The Ripple Effect: What This Means for India’s Crypto Landscape 

Bybit’s successful registration is a positive signal with far-reaching implications: 

  • A Path for Other Exchanges: Other major offshore exchanges that were previously blocked now have a clear, demonstrated pathway to re-enter the Indian market. They can look to the Bybit-CAM case as a de facto blueprint for compliance and engagement. 
  • Enhanced Investor Protection: The primary goal of FIU-IND registration is to protect the Indian financial system from misuse. With major platforms complying with KYC and AML norms, the ecosystem becomes safer, more transparent, and less prone to fraudulent activities, benefitting legitimate retail investors. 
  • Leveling the Playing Field: This move brings offshore giants under the same regulatory scanner as homegrown Indian exchanges like CoinDCX and WazirX, who have been compliant from the outset. This fosters fair competition where platforms compete on service and technology, not on their ability to circumvent regulation. 
  • Legitimacy and Growth: Regulatory clarity is the single biggest catalyst for institutional investment. As the market becomes more regulated, it attracts more serious players, deeper liquidity, and sophisticated financial products, ultimately maturing the entire industry. 

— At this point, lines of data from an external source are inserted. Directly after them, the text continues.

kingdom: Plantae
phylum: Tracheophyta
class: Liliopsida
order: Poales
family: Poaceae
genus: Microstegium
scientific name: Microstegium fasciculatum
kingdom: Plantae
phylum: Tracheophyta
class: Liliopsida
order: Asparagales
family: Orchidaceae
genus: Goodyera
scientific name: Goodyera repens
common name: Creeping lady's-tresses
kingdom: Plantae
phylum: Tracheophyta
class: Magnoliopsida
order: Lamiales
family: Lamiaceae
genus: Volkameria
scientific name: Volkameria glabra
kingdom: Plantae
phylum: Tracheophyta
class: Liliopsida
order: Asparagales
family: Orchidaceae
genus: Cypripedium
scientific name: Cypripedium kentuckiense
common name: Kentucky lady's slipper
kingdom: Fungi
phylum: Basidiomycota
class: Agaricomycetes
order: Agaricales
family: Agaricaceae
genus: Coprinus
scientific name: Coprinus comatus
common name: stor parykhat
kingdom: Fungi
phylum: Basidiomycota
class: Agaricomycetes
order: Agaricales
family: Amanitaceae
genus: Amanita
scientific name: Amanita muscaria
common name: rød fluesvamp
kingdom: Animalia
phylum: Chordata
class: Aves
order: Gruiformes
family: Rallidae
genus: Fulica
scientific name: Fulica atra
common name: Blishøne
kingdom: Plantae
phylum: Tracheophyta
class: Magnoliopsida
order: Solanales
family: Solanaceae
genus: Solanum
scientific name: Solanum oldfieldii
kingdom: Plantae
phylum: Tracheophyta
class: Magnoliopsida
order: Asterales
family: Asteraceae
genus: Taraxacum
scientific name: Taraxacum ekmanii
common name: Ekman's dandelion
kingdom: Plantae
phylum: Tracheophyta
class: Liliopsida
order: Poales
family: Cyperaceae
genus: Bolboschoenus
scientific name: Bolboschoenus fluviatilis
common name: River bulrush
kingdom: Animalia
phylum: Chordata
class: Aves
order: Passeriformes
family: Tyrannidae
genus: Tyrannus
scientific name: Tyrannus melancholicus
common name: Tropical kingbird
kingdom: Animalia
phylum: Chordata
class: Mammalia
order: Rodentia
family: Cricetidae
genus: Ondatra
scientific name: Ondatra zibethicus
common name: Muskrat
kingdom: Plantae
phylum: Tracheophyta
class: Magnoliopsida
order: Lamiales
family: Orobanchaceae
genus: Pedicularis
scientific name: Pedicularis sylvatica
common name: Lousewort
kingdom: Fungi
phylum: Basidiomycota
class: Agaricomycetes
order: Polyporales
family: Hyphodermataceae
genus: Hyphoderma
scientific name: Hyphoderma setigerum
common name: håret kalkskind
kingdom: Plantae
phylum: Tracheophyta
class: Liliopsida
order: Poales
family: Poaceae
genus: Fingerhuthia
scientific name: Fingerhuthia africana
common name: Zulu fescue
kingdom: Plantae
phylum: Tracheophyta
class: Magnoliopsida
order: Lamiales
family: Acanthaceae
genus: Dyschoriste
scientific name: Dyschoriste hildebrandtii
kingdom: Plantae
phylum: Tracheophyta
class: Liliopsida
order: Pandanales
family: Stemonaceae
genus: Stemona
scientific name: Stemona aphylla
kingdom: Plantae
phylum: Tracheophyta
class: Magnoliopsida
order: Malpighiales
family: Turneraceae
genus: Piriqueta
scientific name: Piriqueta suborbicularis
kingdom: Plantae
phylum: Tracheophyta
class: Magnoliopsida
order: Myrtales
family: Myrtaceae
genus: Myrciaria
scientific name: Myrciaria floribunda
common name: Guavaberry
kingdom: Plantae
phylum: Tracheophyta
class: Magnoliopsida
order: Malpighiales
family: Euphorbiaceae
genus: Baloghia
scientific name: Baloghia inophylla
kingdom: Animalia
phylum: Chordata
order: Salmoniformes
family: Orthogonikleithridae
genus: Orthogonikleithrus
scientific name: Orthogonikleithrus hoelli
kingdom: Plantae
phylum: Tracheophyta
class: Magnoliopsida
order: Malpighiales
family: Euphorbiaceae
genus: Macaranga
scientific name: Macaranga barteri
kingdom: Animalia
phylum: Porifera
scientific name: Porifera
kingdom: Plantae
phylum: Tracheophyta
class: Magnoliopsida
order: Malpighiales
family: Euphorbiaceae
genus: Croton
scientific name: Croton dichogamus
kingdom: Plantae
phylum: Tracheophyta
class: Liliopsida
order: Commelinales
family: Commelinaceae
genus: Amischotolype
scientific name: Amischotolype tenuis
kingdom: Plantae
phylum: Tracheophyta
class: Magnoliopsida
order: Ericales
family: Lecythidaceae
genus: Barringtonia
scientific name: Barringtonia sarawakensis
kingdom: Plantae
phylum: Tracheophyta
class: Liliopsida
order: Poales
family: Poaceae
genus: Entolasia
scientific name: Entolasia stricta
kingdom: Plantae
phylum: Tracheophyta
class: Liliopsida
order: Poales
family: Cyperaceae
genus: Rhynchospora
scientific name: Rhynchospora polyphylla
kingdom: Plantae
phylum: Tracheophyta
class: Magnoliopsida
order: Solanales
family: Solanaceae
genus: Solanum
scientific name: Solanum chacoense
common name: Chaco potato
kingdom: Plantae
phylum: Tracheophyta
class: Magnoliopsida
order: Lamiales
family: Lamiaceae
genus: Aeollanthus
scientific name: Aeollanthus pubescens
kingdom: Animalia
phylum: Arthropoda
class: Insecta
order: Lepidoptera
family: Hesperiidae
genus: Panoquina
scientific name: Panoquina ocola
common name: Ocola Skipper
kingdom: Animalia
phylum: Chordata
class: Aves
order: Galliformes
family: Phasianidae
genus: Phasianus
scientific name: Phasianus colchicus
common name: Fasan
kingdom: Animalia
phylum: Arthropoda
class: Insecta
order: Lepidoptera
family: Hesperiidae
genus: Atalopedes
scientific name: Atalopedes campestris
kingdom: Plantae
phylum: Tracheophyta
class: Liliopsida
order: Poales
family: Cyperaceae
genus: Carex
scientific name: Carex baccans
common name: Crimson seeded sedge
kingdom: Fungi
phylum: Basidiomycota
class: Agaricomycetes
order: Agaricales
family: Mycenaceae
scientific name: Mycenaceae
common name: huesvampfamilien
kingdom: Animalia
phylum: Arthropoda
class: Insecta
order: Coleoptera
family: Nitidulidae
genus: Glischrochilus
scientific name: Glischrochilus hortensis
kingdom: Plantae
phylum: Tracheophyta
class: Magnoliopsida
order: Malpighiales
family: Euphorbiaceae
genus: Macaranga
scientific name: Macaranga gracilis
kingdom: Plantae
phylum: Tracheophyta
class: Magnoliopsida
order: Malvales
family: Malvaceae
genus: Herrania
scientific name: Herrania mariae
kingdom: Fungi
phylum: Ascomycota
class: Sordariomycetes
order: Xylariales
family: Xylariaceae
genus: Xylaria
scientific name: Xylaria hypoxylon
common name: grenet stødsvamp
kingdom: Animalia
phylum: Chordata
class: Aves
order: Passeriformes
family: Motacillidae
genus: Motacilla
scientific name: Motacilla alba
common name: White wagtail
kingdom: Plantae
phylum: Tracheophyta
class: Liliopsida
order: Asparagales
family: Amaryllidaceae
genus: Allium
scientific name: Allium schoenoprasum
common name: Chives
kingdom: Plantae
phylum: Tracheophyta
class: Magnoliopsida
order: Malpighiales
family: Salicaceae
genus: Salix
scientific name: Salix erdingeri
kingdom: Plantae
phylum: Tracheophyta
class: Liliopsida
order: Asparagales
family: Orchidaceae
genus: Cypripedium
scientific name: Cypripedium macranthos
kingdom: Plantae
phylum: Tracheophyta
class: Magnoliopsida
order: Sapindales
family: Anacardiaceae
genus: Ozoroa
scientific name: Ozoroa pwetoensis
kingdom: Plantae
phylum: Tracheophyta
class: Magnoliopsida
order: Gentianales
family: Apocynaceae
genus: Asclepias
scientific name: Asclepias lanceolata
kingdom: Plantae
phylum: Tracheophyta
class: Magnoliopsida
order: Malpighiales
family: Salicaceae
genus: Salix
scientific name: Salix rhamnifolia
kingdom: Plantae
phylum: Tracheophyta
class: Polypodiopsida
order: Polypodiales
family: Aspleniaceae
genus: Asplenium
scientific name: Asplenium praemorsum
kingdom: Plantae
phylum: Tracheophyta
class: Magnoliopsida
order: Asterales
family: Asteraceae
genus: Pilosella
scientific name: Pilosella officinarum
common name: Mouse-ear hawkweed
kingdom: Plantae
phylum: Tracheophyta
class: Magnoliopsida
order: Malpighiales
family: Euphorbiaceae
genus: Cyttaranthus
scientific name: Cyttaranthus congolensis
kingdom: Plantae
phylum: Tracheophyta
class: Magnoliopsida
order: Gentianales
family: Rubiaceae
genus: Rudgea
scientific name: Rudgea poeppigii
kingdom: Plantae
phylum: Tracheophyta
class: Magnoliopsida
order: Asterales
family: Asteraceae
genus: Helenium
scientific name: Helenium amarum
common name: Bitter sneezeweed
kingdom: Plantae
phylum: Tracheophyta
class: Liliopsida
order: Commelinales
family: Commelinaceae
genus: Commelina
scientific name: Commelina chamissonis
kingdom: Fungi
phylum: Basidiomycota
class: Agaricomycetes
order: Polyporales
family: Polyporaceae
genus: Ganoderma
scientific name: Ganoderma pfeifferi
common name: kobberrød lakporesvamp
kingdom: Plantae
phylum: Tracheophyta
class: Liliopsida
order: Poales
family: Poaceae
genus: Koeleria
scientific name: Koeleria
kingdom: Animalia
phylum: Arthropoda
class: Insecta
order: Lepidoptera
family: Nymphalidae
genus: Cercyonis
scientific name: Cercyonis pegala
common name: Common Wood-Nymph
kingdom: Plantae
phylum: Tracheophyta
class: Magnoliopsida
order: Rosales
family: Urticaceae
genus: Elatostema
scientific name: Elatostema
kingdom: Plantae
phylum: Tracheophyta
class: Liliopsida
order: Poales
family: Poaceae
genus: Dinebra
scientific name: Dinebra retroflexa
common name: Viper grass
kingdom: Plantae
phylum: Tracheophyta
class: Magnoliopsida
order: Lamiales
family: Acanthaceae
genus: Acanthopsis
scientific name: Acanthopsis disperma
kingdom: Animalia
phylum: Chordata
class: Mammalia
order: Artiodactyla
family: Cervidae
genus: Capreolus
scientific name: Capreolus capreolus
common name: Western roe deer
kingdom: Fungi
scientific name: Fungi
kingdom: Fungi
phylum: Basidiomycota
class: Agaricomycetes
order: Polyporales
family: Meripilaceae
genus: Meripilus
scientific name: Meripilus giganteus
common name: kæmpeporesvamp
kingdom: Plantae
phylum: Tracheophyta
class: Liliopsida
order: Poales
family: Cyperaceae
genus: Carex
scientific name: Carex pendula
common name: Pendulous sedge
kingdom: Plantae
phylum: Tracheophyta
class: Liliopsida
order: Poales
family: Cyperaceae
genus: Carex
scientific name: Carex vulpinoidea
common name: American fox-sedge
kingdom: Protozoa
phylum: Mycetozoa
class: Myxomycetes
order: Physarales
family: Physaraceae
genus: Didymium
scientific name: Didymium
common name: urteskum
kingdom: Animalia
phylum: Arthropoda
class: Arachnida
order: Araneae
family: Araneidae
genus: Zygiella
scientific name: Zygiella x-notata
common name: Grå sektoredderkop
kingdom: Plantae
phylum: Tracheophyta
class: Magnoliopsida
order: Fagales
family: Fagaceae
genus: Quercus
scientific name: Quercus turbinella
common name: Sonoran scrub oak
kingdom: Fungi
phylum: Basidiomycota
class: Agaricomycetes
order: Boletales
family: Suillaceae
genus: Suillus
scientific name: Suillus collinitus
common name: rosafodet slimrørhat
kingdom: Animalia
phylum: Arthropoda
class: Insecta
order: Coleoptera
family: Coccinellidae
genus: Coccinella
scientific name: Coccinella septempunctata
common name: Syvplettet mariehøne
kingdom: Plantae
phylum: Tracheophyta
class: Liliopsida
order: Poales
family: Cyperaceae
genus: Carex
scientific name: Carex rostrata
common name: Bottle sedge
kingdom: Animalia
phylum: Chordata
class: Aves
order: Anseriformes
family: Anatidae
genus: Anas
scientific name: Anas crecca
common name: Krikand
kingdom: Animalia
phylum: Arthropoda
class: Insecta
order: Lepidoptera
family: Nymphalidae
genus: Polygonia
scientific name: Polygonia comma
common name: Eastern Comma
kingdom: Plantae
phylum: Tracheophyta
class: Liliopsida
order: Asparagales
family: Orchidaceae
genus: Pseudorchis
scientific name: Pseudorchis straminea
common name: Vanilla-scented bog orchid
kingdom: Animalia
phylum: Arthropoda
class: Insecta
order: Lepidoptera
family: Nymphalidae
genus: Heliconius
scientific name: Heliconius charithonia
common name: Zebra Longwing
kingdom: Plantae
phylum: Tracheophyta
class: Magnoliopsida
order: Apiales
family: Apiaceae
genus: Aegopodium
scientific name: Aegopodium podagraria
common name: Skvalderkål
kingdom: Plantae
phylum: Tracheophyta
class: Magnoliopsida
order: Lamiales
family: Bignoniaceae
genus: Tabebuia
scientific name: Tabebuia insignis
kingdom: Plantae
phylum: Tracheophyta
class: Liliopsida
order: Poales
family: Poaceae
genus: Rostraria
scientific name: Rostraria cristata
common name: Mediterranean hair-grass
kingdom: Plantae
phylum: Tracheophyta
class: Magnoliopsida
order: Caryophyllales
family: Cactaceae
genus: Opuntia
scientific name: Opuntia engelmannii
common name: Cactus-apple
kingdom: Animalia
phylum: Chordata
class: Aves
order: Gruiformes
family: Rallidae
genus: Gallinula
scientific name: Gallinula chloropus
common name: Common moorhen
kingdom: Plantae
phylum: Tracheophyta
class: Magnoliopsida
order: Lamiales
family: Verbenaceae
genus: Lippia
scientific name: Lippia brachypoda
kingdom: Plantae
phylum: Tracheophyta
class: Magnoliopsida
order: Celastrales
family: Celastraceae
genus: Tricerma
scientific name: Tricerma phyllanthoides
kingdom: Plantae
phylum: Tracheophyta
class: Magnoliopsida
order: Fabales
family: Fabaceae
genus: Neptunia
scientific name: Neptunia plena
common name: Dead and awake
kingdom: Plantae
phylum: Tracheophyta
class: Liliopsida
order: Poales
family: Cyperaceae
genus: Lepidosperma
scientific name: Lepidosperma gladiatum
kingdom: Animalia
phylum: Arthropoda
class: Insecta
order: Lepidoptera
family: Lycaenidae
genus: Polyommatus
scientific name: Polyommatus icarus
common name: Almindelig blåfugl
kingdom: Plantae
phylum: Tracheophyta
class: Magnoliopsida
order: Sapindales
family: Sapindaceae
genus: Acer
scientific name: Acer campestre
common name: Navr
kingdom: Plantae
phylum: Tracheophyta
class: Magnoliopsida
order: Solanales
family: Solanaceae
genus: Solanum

A Look Ahead: The New Era of Indian Crypto 

The work is not done. Registration is the beginning, not the end. For Bybit and other newly registered VDASPs, the challenge now is continuous compliance: meticulous reporting, adapting to evolving regulations, and maintaining open channels with regulators. 

For India, the successful onboarding of a giant like Bybit validates its regulatory approach. It proves that a framework based on transparency, security, and tax compliance can attract major global players without stifling innovation. It moves the conversation away from whether crypto should exist in India to how it should operate responsibly within the economy. 

The collaboration between Cyril Amarchand Mangaldas and Bybit is more than a legal transaction; it’s a foundational case that will be studied for years to come. It marks a decisive step out of the grey areas of the past and into a more secure, structured, and promising future for digital assets in India. For anyone with a stake in this future, the message is clear: the rules are defined, the doors are open, but compliance is no longer optional—it’s the only way forward.